Yes, but: The Tenderloin has "always been a difficult place," St. Anthony Foundation's CEO Nils Behnke told Axios.

  • Since 1950, St. Anthony's has provided food, shelter and other services in the neighborhood.
  • The Tenderloin has been "structurally disadvantaged ..." Behnke said, adding, "organized criminals and drug dealers … pursue their business here with impunity. It has a lot of negative, external effects on all other members of the community," including those who suffer from substance use disorders who are "preyed on."

What to watch: If the Community Action Plan fails to address open-air drug dealing, the result would be like "rearranging the chairs on the Titanic," Randy Shaw, director of the largest operator of single-occupancy rooms in the city, Tenderloin Housing Clinic, told Axios.

  • Shaw is a proponent of increasing police presence in the Tenderloin to address drug dealing.
  • "As valuable as many of the components [of the plan] are, you can't let this neighborhood continue to be taken over by a drug cartel, and that's what the mayor has allowed," he said.
  • Meanwhile, $4.1 million isn't enough to tackle all the issues in the Tenderloin, Andi Nelson, a senior community development specialist with the Planning Department, told Axios. But "it will go far," she said.

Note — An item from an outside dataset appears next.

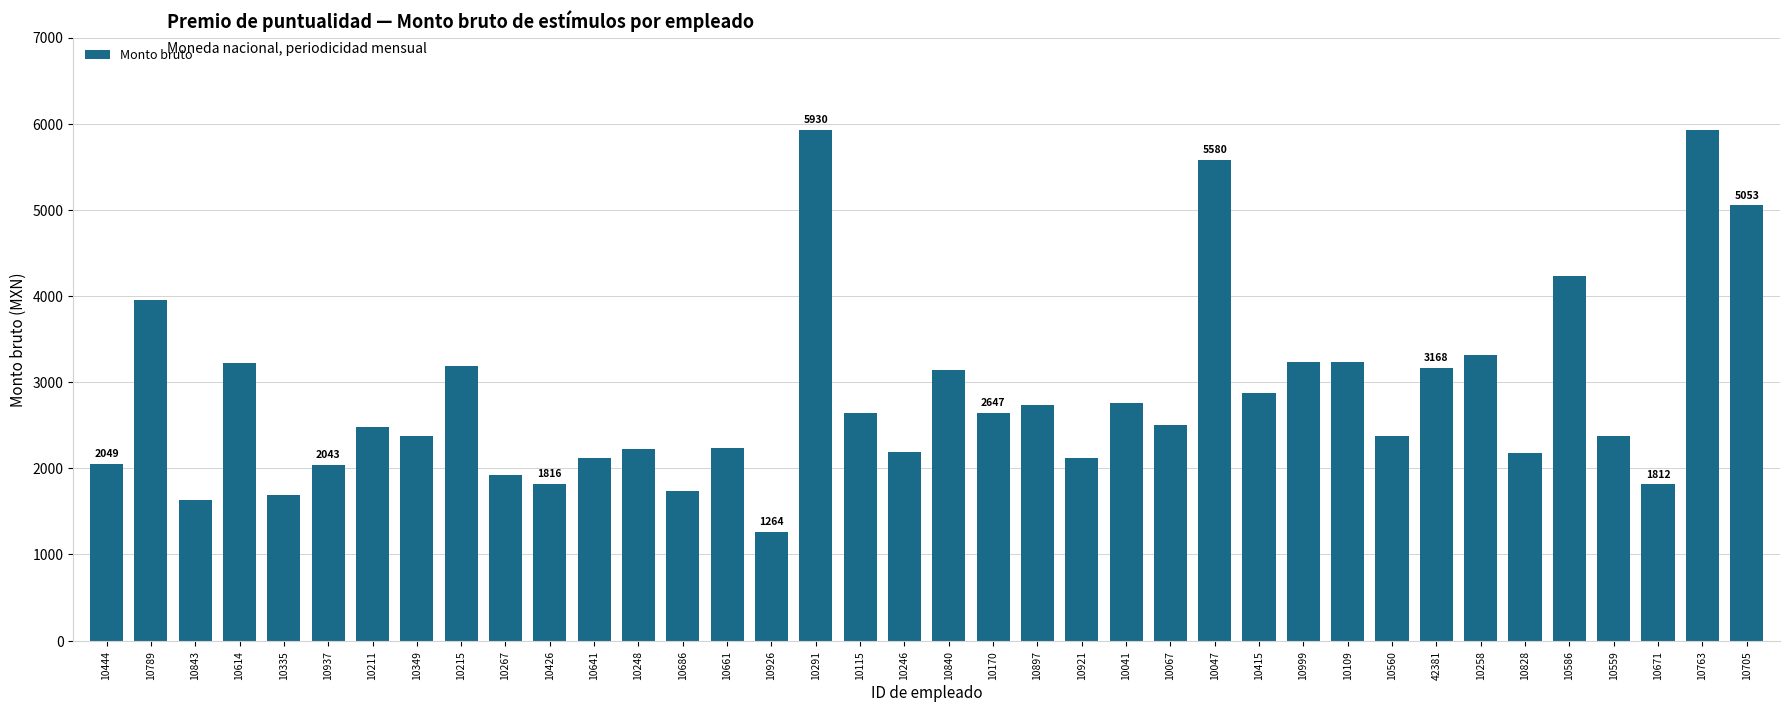

Which category has the lowest value across all series?

10926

Between the lines: The Tenderloin became part of District 5 in April as part of the once-per-decade redistricting process.

  • D5 Supervisor Dean Preston acknowledges "there are real challenges" in the neighborhood that "we're not going to police and prosecute and incarcerate our way out" of.
  • Instead, Preston told Axios, the city needs to invest in solutions that include outreach to those experiencing drug addiction and safe consumption sites. He said he sees the Community Action Plan as "a really good starting point."

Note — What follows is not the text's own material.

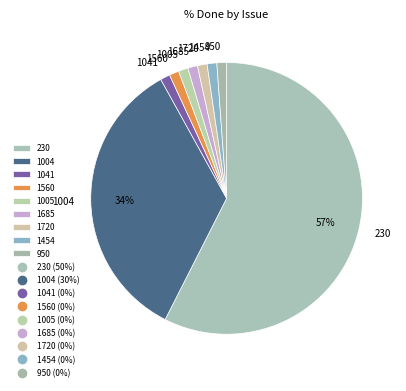

Combined, do 1685 and 1041 account for over 50%?

No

What's next: The Planning Department intends to hold a vote in January 2023, where community members can determine which projects to fund.

  • Project implementation could take six months.
  • If successful, the plan could serve as a model for other neighborhoods in the city, Nelson said. "Ideally," she said, "we would do this for everyone who needs it," including areas like Bayview Hunters-Point, Visitacion Valley and more.